実務者のための栄養管理プロセス研修会(2016年)
名古屋学芸大学健康・栄養研究所
プログラムリーダー : 塚原丘美 名古屋学芸大学健康・栄養研究所 主任研究員
実行委員 : 立花詠子 名古屋学芸大学健康・栄養研究所 研究員
: 畠山桂吾 名古屋学芸大学健康・栄養研究所 客員研究員
栄養管理実務者による実践栄養学研究が求められている。その意義は、新しい栄養管理や治療方法のエビデンスを構築するだけでなく、日常業務の課題や問題点を整理し解決するためである。そのため、栄養管理を行う上で研究を行うことは必須であり、医療機関の管理栄養士は栄養・臨床系の学会に所属し、研究活動を行っている。

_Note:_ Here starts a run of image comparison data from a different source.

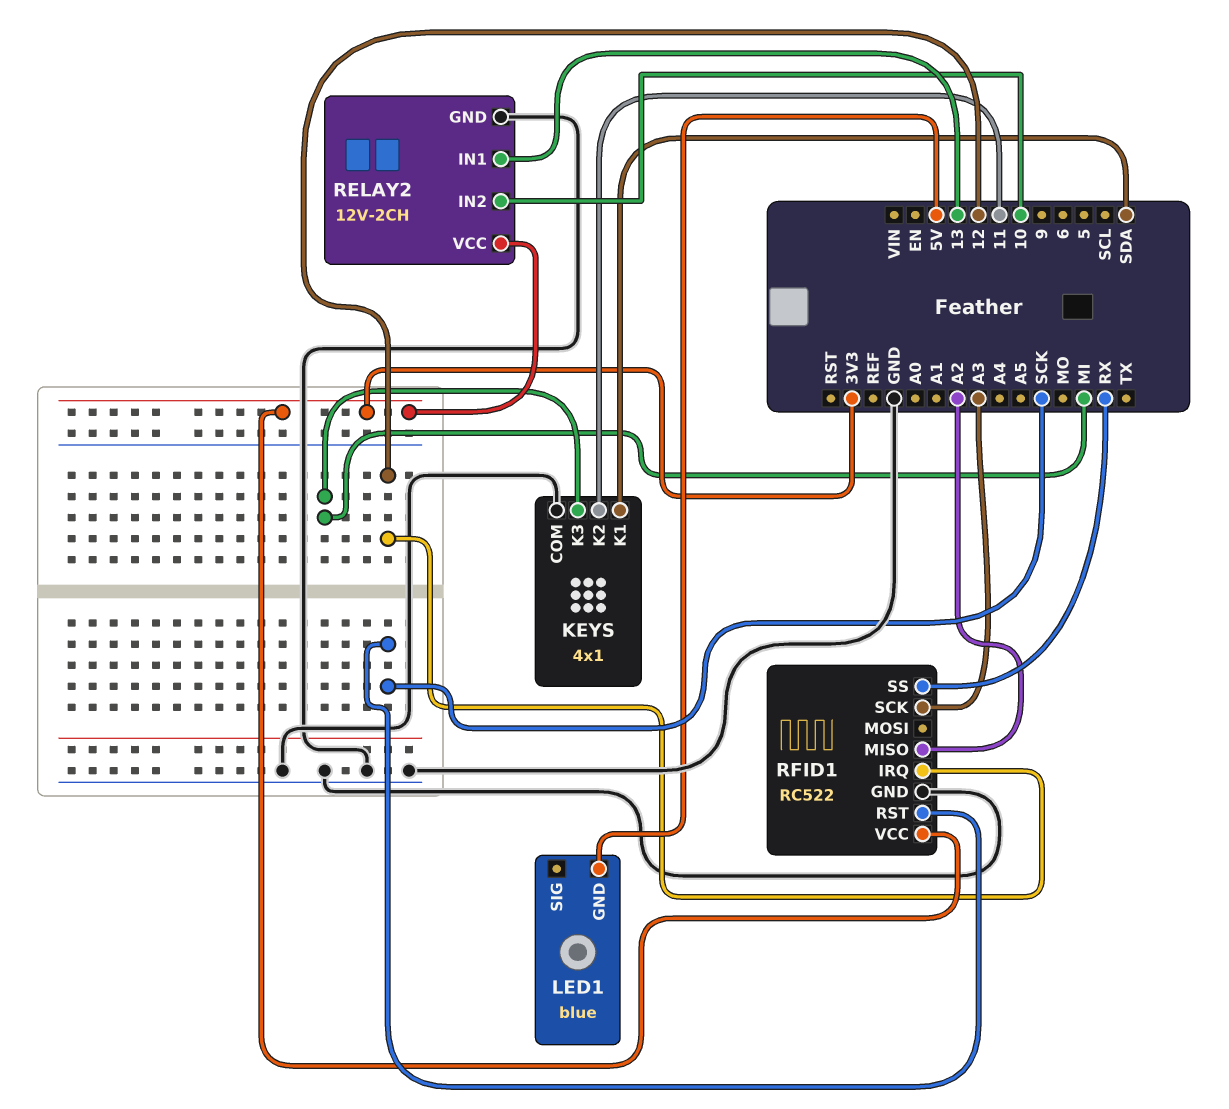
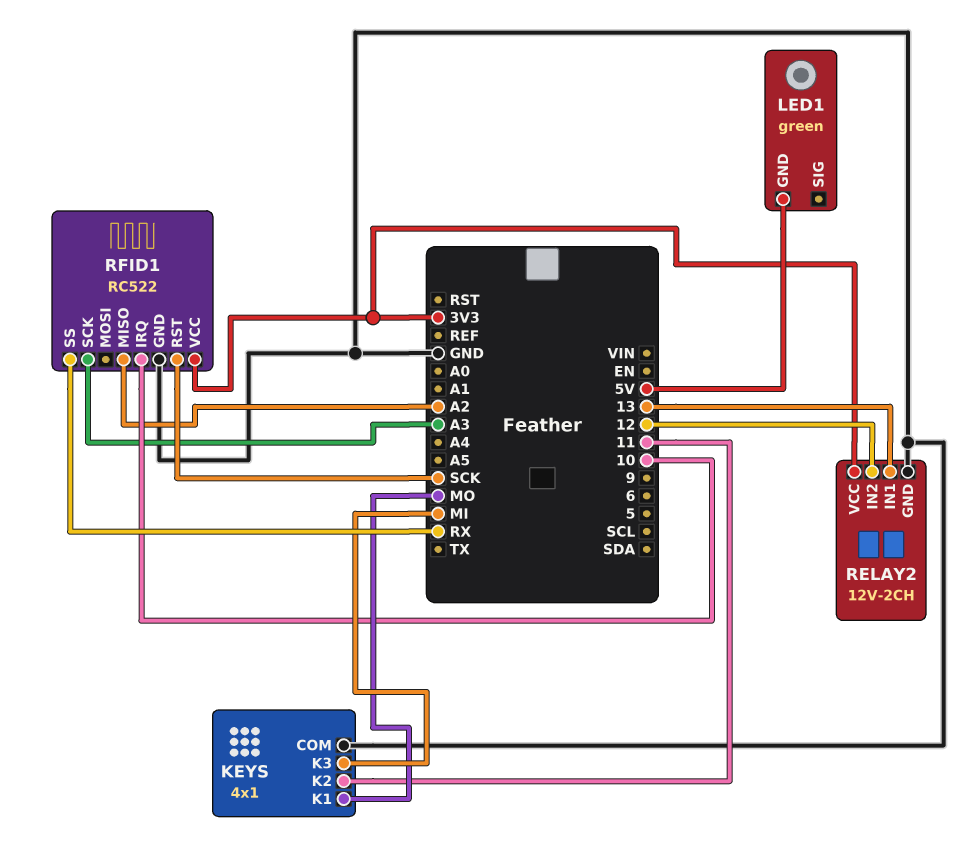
KEYS pin K1: SDA -> MO
LED1: blue -> green
RELAY2 pin IN2: 10 -> 12
RFID1 pin IRQ: 12 -> 10

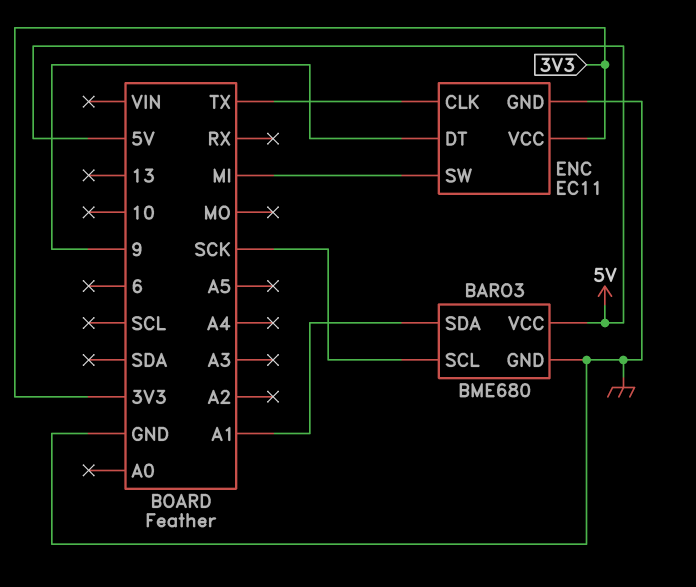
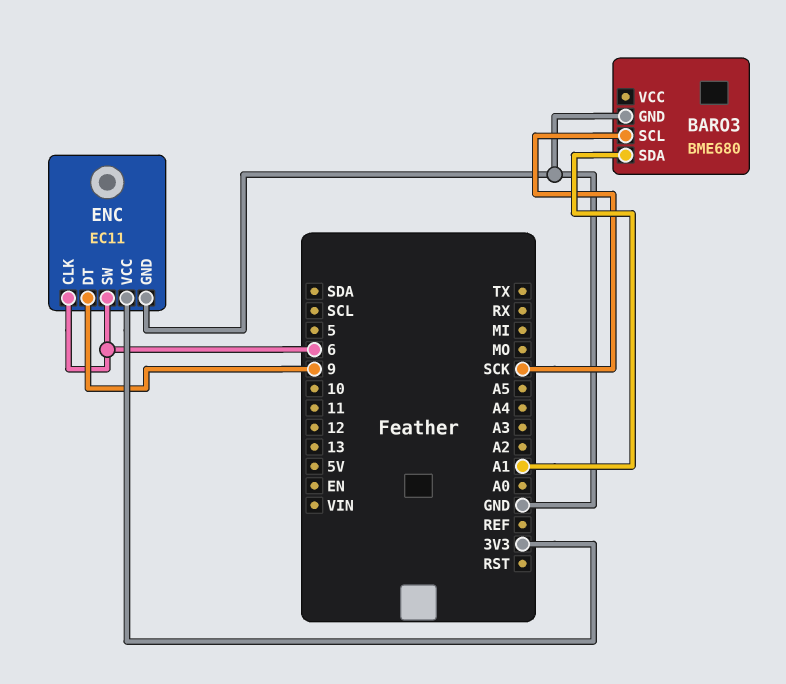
BARO3 pin VCC: 5V -> none
ENC pin CLK: TX -> 6
ENC pin SW: MI -> 6

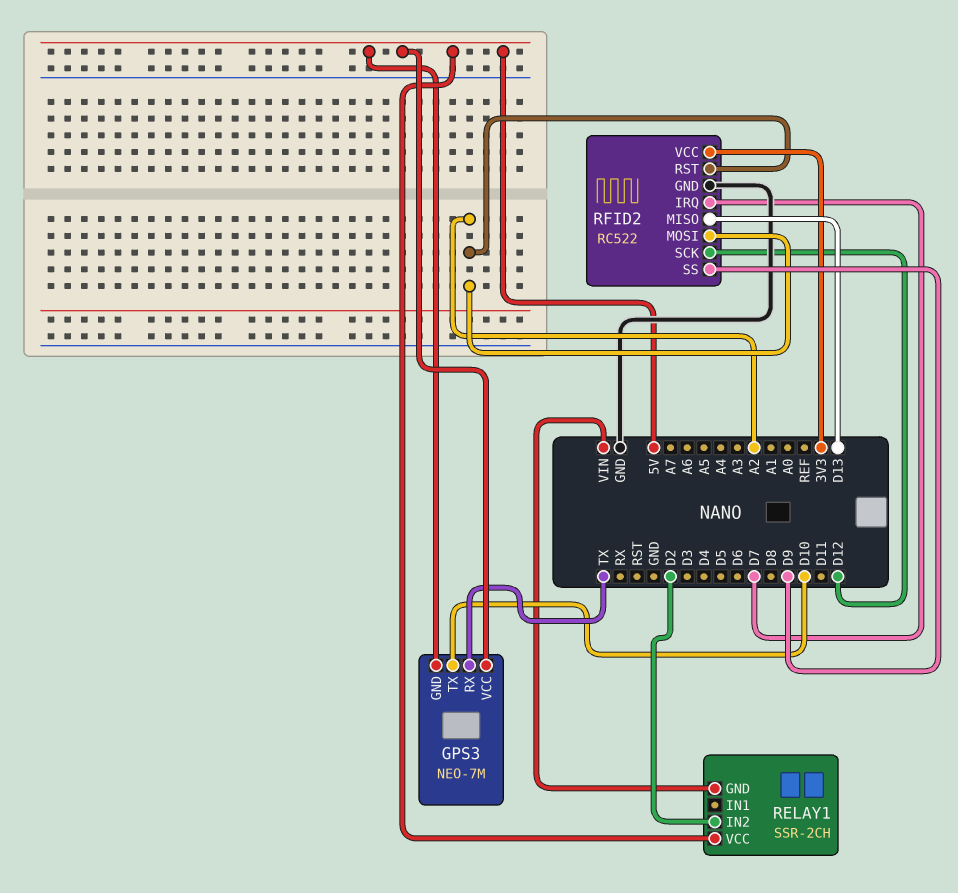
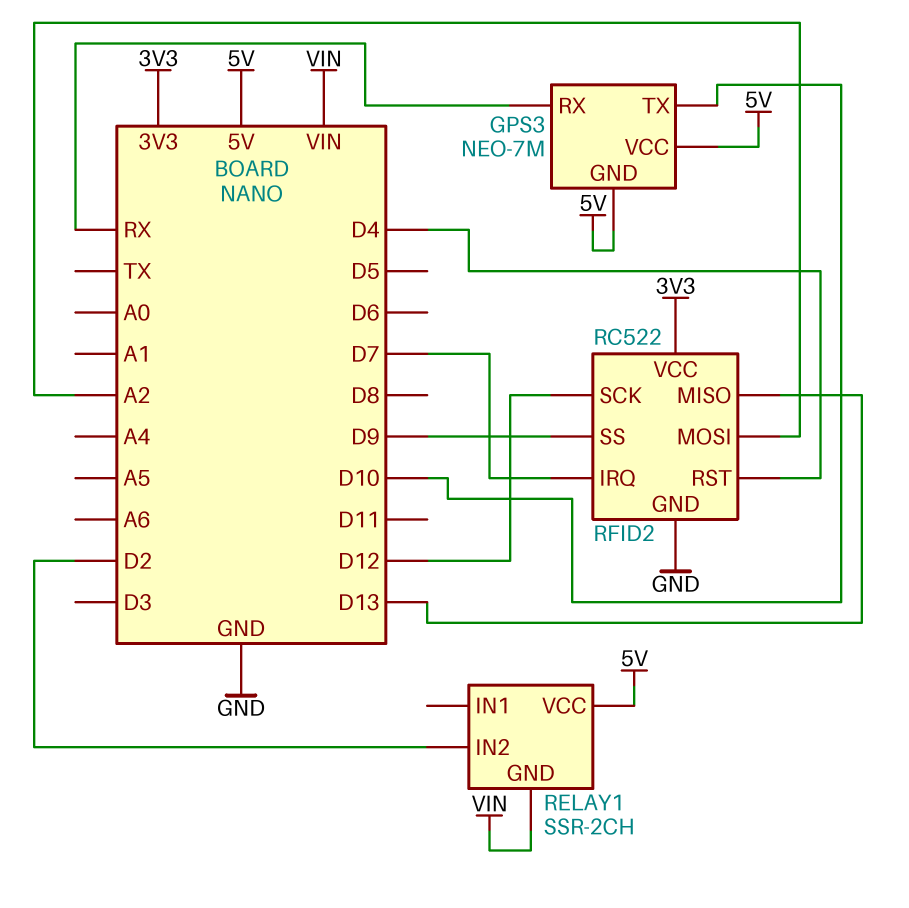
GPS3 pin RX: TX -> RX
RFID2 pin RST: A2 -> D4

本学部では2002年の開学以来、1000名以上の卒業生を輩出しているが、医療機関へ就職した卒業生が学会で発表、もしくは論文投稿するような研究活動を行っている者は非常に少ない。研究活動を行いたいと思っていても、職場内で研究活動を行う指導者がいるケースが少ないことが原因と思われる。そこで、平成26年度、27年度の2年間にわたって研修会を開催し、研究活動をサポートしてきた。その結果、2名の者が学会発表、論文発表を行うことができた。しかし、この研修会においてデータをどのように処理するのか、統計処理をどのようにするのかわからない、というケースが多かった。また、研修会に参加できなかった卒業生からも、統計処理をどうしたらよいのかわからない、という意見があった。そこで、平成28年度の研修会では、自力でデータの整理・統計処理ができることになることを目標にした研修会を開催した。
医療機関で数年間の実務経験がある管理栄養士 16名
開催日:平成29年2月26日(日)
開催場所:ウィンクあいち
統計処理をマスターするには、まとまった時間が必要であり、この度の1日の研修で研究データの統計処理を行なえるほど十分に理解できた参加者はいなかった。しかしながら、研修会後のアンケートでは、参加者の多くが、統計解析に関する理解度が深まったと回答していた。特にすでに発表経験のある者で、その傾向は高かった。一方、これから研究を始めようとしている者はデータを取り扱った経験が少ないことから、理解度が低かった。そのため、今後の改善点として、習熟度別(基礎編、応用編)に研修会を開催したい。
この研修会の最終的な目標は、学会発表や論文作成ができるようになることである。これからも、実務者が研究活動を始める第一歩の手助けになるように、開催を続けていきたい。